Letztlich war es da nur eine Frage der Zeit, bis auch Blackmagic Design eine mobile Version von Resolve fürs iPad anbieten würde. Kurz vor Weihnachten 2022 wurde sie verfügbar. film-tv-video.de konnte sie schon vorab testen.
Praxistest
Ein Blick auf die Systemvoraussetzungen der iPad-Version von Resolve kann den Elan allerdings möglicherweise gleich bremsen, denn laut Blackmagic Design eignen sich eigentlich nur die Modelle iPad Pro/Air mit M1- oder M2 -Prozessor für das Arbeiten mit Resolve. Ältere iPad Pros könnten funktionieren, aber mit Funktionseinschränkungen müsse man rechnen — so steht es in den Systemvoraussetzungen der App. Außerdem wird zu einer 12,9-Zoll-Version geraten. Mutig und gespannt haben wir es dennoch einfach mal mit einem iPad Pro 2020 mit 10,9 Zoll getestet.
Wer DaVinci Resolve kennt, weiß um die verschiedenen Module, die das Programm bietet. Deshalb ist es naheliegend und sehr verständlich, dass in der ersten Version nur die Module »Cut« und »Color« vorhanden sind. Eine Importmöglichkeit wurde in das »Cut«-Modul integriert, wenngleich etwas abgespeckt.
Material, das schon auf dem iPad gespeichert ist, kann hier importiert werden – natürlich begrenzt durch die Speichergröße des iPads. Zudem kann auch Material von einer angeschlossenen SSD in die App geholt werden. Der externe Speicher wird am USB-C-Port des iPad Pro angeschlossen.

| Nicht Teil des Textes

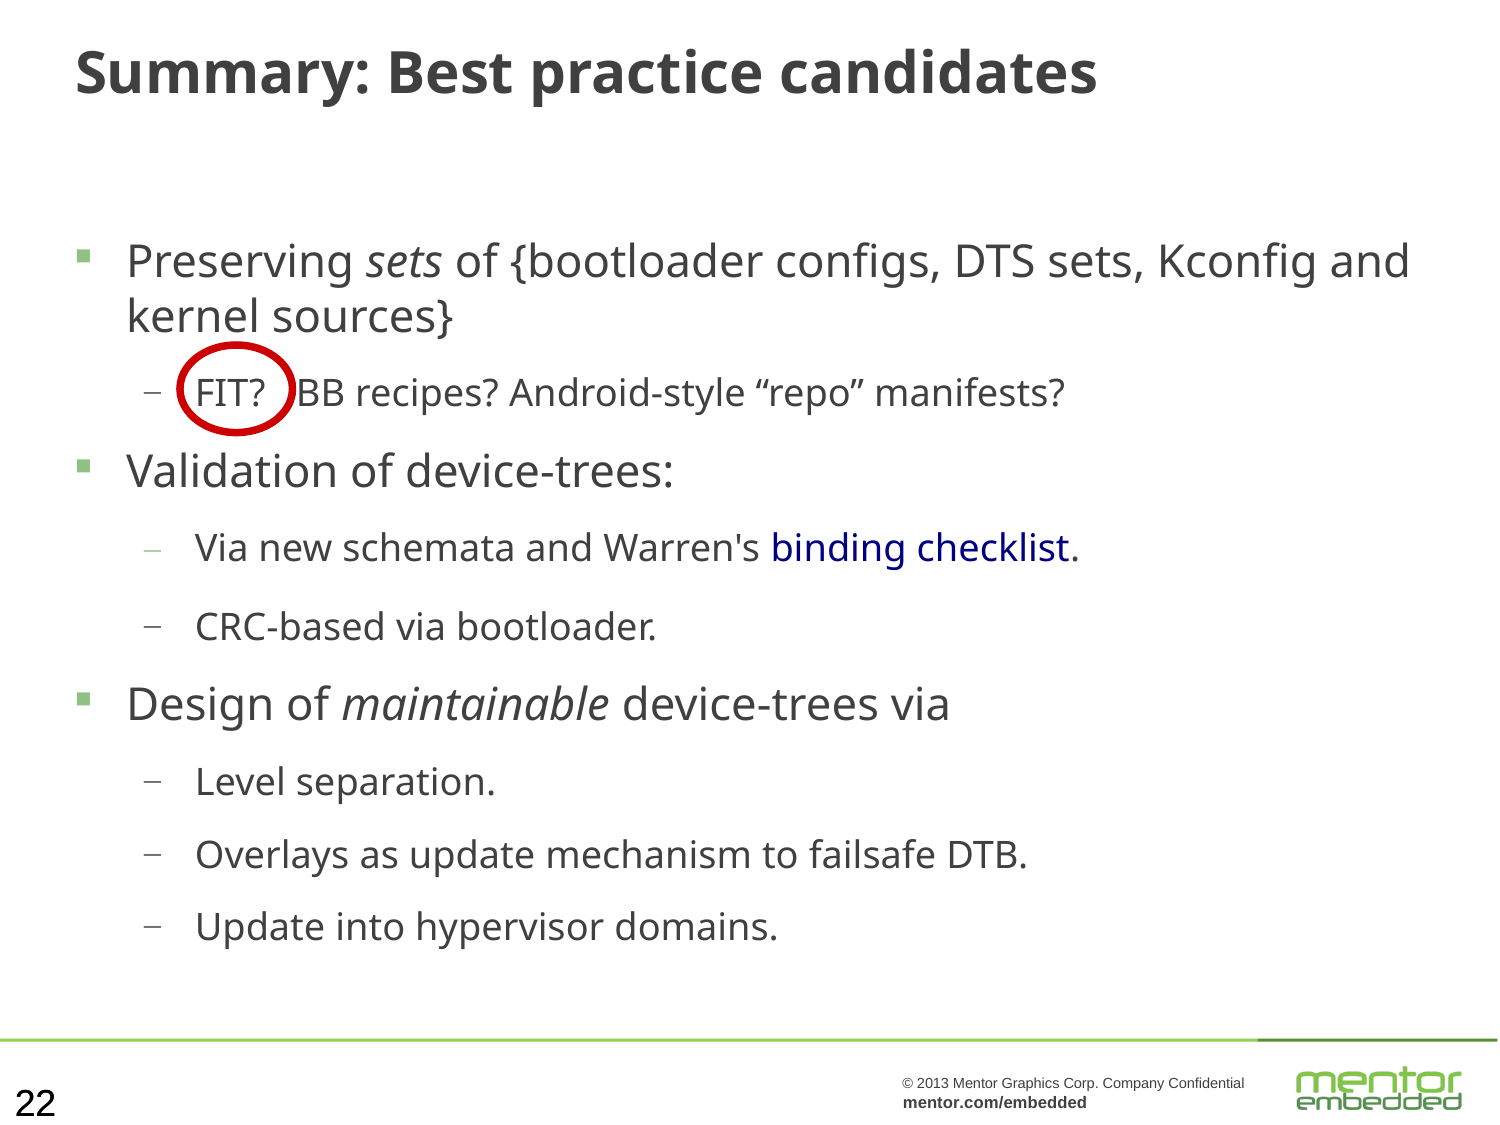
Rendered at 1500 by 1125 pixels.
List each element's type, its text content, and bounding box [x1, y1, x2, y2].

list Preserving sets of {bootloader configs, DTS sets, Kconfig and kernel sources} FIT? BB recipes? Android-style “repo” manifests? Validation of device-trees: Via new schemata and Warren's binding checklist. CRC-based via bootloader. Design of maintainable device-trees via Level separation. Overlays as update mechanism to failsafe DTB. Update into hypervisor domains. [0, 224, 1500, 963]
picture [1292, 1062, 1464, 1114]
title Summary: Best practice candidates [0, 0, 1500, 113]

Damit blockiert er aber eine externe Energieversorgung für das iPad. Wer nur einen kurzen Film schneiden möchte, kommt wahrscheinlich mit der Akkuladung zurecht, insbesondere wenn die SSD wenig Strom verbraucht. Bei unserem Ausdauer-Test sank der Akkustand mit angeschlossener SSD in 2,5 h von 100 auf 60 % — 5 Stunden sollten also insgesamt mit einer Akkuladung drin sein. Will man mehr, muss man sich auf die Suche nach externem Zubehör machen.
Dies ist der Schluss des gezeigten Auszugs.